Qu’importe que des chercheurs de Stanford démontrent aujourd’hui les conséquences délétères de la loi de 2004, il s’agit en France, au-delà de la question de la visibilité du voile, d’empêcher à tout prix l’émergence d’une parole juste et singulière : celle d’un sujet politique citoyen et musulman.
La parole musulmane n’est acceptable que quand elle est conforme, simple et binaire, ou, encore mieux, analphabète (Chalghoumi), quand elle dévoile des êtres sans nuances et soumis. Toute parole non conforme est assimilée à une conduite religieuse, fanatique. Les cris d’orfraie provoqués par l’écrivaine Fatima Daas, lesbienne et musulmane, qui a osé déclarer qu’elle vivait l’homosexualité comme un péché, illustrent à merveille la fin de non-recevoir rencontrée aujourd’hui en France par celles qui ont le courage de revendiquer haut et fort le droit d’être musulmanes et libres de leurs choix politiques et individuels.
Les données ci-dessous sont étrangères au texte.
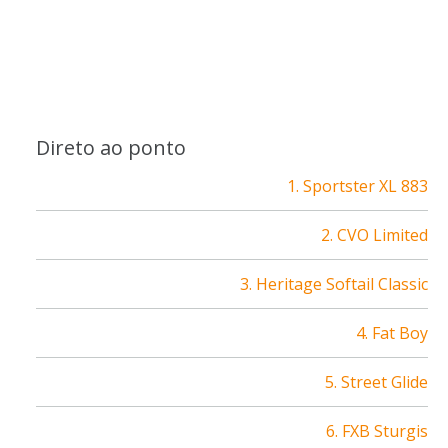
Direto ao ponto
1. Sportster XL 883
2. CVO Limited
3. Heritage Softail Classic
4. Fat Boy
5. Street Glide
6. FXB Sturgis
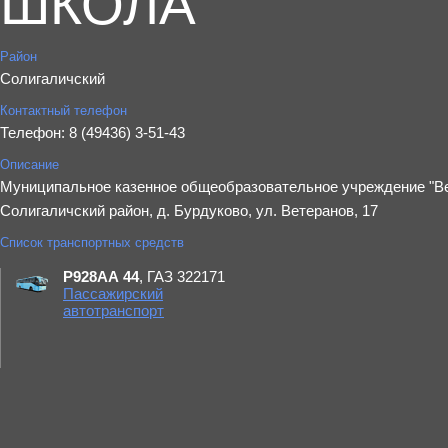
ШКОЛА"
Район
Солигаличский
Контактный телефон
Телефон: 8 (49436) 3-51-43
Описание
Муниципальное казенное общеобразовательное учреждение "В
Солигаличский район, д. Бурдуково, ул. Ветеранов, 17
Список транспортных средств
Р928АА 44
, ГАЗ 322171
Пассажирский
автотранспорт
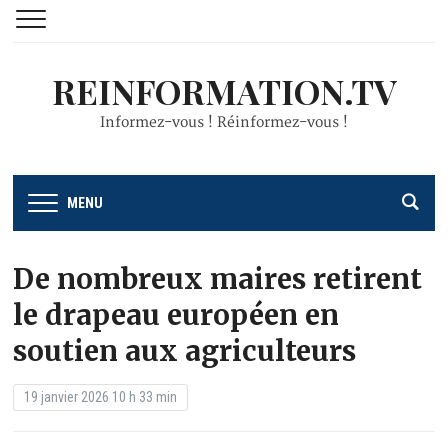
REINFORMATION.TV
Informez-vous ! Réinformez-vous !
MENU
De nombreux maires retirent
le drapeau européen en
soutien aux agriculteurs
19 janvier 2026 10 h 33 min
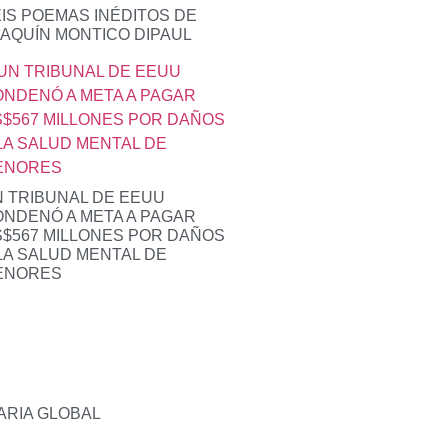
IS POEMAS INÉDITOS DE
AQUÍN MONTICO DIPAUL
 TRIBUNAL DE EEUU
NDENÓ A META A PAGAR
$567 MILLONES POR DAÑOS
LA SALUD MENTAL DE
ENORES
ARIA GLOBAL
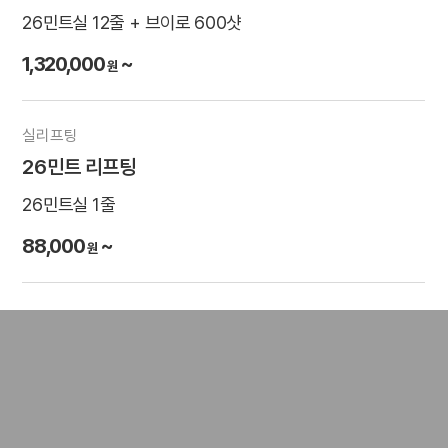
26민트실 12줄 + 브이로 600샷
1,320,000
~
원
실리프팅
26민트 리프팅
26민트실 1줄
88,000
~
원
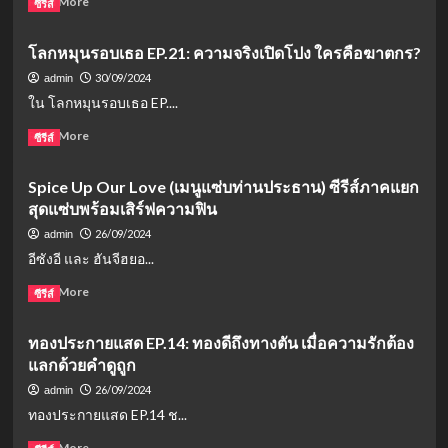
Read More
ซีรีส์
more
about
โลกหมุนรอบเธอ EP.21: ความจริงเปิดโปง ใครคือฆาตกร?
โลก
หมุน
30/09/2024
admin
รอบ
ใน โลกหมุนรอบเธอ EP....
เธอ
ตอน
Read
Read More
ซีรีส์
จบ:
more
ความ
about
Spice Up Our Love (เมนูแซ่บท่านประธาน) ซีรีส์ภาคแยก
รัก
โลก
สุดแซ่บพร้อมเสิร์ฟความฟิน
มิตรภาพ
หมุน
และ
รอบ
26/09/2024
admin
บท
เธอ
อีซังอี และ ฮันจีฮยอ...
ทดสอบ
EP.21:
สุดท้าย
ความ
Read
Read More
ซีรีส์
จริง
more
เปิดโปง
about
ทองประกายแสด EP.14: ทองดีถึงทางตัน เมื่อความรักต้อง
ใคร
Spice
คือ
แลกด้วยคำดูถูก
Up
ฆาตกร?
Our
26/09/2024
admin
Love
ทองประกายแสด EP.14 ช...
(เมนู
แซ่
Read
Read More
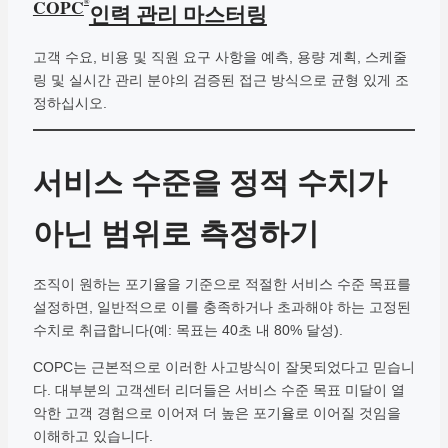
COPC
®
인력 관리 마스터링
고객 수요, 비용 및 직원 요구 사항을 예측, 용량 계획, 스케줄
링 및 실시간 관리 분야의 검증된 접근 방식으로 균형 있게 조
정하십시오.
서비스 수준을 정적 수치가
아닌 범위로 측정하기
조직이 원하는 포기율을 기준으로 적절한 서비스 수준 목표를
설정하면, 일반적으로 이를 충족하거나 초과해야 하는 고정된
수치로 취급합니다(예: 목표는 40초 내 80% 달성).
COPC는 근본적으로 이러한 사고방식이 잘못되었다고 믿습니
다. 대부분의 고객센터 리더들은 서비스 수준 목표 미달이 열
악한 고객 경험으로 이어져 더 높은 포기율로 이어질 것임을
이해하고 있습니다.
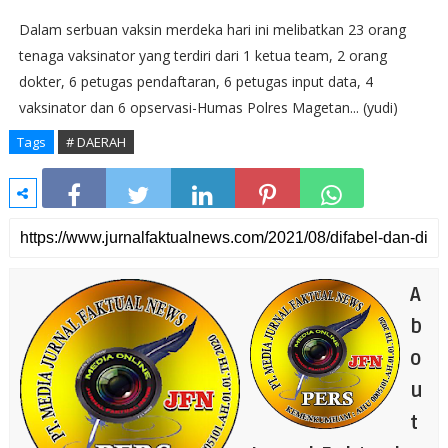
Dalam serbuan vaksin merdeka hari ini melibatkan 23 orang
tenaga vaksinator yang terdiri dari 1 ketua team, 2 orang
dokter, 6 petugas pendaftaran, 6 petugas input data, 4
vaksinator dan 6 opservasi-Humas Polres Magetan... (yudi)
Tags
# DAERAH
A
b
o
u
t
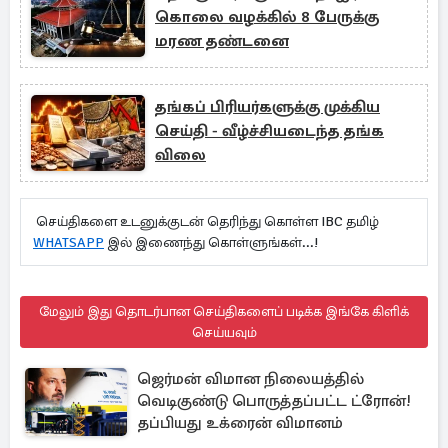
கொலை வழக்கில் 8 பேருக்கு
மரண தண்டனை
தங்கப் பிரியர்களுக்கு முக்கிய
செய்தி - வீழ்ச்சியடைந்த தங்க
விலை
செய்திகளை உடனுக்குடன் தெரிந்து கொள்ள IBC தமிழ்
WHATSAPP
இல் இணைந்து கொள்ளுங்கள்...!
மேலும் இது தொடர்பான செய்திகளைப் படிக்க இங்கே கிளிக்
செய்யவும்
ஜெர்மன் விமான நிலையத்தில்
வெடிகுண்டு பொருத்தப்பட்ட ட்ரோன்!
தப்பியது உக்ரைன் விமானம்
C’est au prix de cette hallucinante confiscation de la parole que notre pays se distingue aux yeux du monde par des débats de haut vol sur la question de savoir si l’islamophobie pourrait ne pas être un racisme (sic).
Il suffit de lire le Rapport 2020 du Comité de lutte contre l’islamophobie en France (CCCIF) pour réaliser ce que cela veut dire concrètement au quotidien pour des milliers de femmes en France : du chirurgien qui intime d’ôter son voile à la mère d’un petit patient, au calvaire vécu par les femmes licenciées par leur entreprise pour répondre au désir des clients.
Si ce n’est pas d’un tel cauchemar que nous voulons, il est urgent de rouvrir les portes de l’interprétation et de reposer la seule question qui vaille et qui a été outrageusement oblitérée par la Commission Stasi : Qu’est-ce qu’un « signe religieux » ? Est-il légitime de prétendre trouver une définition juridique à une telle notion ? De quoi le voile est-il le « signe » et comment établir cela ? Est-il légitime de considérer un bandana comme un « signe religieux » ? N’est-il pas souhaitable de se fonder pour une interdiction sur le seul trouble à l’ordre public, comme le fait la loi sur la burqa ?
Aujourd’hui en France, c’est la perception subjective de ce qu’est un voile par des tiers qui y sont hostiles qui prime dans le débat public, dans les institutions et au sein des instances législatives. La dérive islamophobe dont est victime notre pays ne permet plus de se satisfaire d’un tel état de fait, car c’est sur cette aporie que prospèrent l’injustice et l’oppression. Seul un vrai débat public digne de ce nom qui prenne en compte la parole des concernées peut espérer nous faire sortir du Moyen Âge dans lequel cherchent à nous faire plonger des actes odieux comme ceux de Julien Odoul et de ses acolytes.